◆ Provided data
--*--
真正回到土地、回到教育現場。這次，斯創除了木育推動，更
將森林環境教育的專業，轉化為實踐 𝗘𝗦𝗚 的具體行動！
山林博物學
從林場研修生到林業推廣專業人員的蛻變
--*--
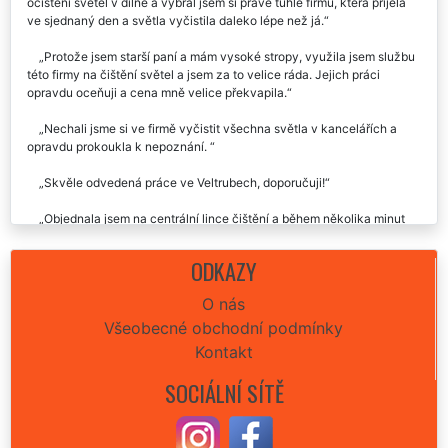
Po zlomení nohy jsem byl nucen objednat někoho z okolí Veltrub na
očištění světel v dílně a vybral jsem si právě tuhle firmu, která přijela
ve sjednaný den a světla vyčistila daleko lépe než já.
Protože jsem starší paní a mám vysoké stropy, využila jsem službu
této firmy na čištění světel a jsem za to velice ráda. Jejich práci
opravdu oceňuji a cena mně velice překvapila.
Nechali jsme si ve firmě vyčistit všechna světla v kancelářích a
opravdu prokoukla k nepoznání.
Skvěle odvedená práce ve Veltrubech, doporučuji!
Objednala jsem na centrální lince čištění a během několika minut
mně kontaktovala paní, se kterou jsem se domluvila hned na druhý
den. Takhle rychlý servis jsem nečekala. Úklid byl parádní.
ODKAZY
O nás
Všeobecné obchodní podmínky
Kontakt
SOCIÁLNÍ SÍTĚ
--*--
Reproducing the whole listing above is not the task. Copy exactly only the lines from the one with "ve sjednaný den" to the one with "SOCIÁLNÍ SÍTĚ", both kept.

◆ Solution to this problem
ve sjednaný den a světla vyčistila daleko lépe než já.
Protože jsem starší paní a mám vysoké stropy, využila jsem službu
této firmy na čištění světel a jsem za to velice ráda. Jejich práci
opravdu oceňuji a cena mně velice překvapila.
Nechali jsme si ve firmě vyčistit všechna světla v kancelářích a
opravdu prokoukla k nepoznání.
Skvěle odvedená práce ve Veltrubech, doporučuji!
Objednala jsem na centrální lince čištění a během několika minut
mně kontaktovala paní, se kterou jsem se domluvila hned na druhý
den. Takhle rychlý servis jsem nečekala. Úklid byl parádní.
ODKAZY
O nás
Všeobecné obchodní podmínky
Kontakt
SOCIÁLNÍ SÍTĚ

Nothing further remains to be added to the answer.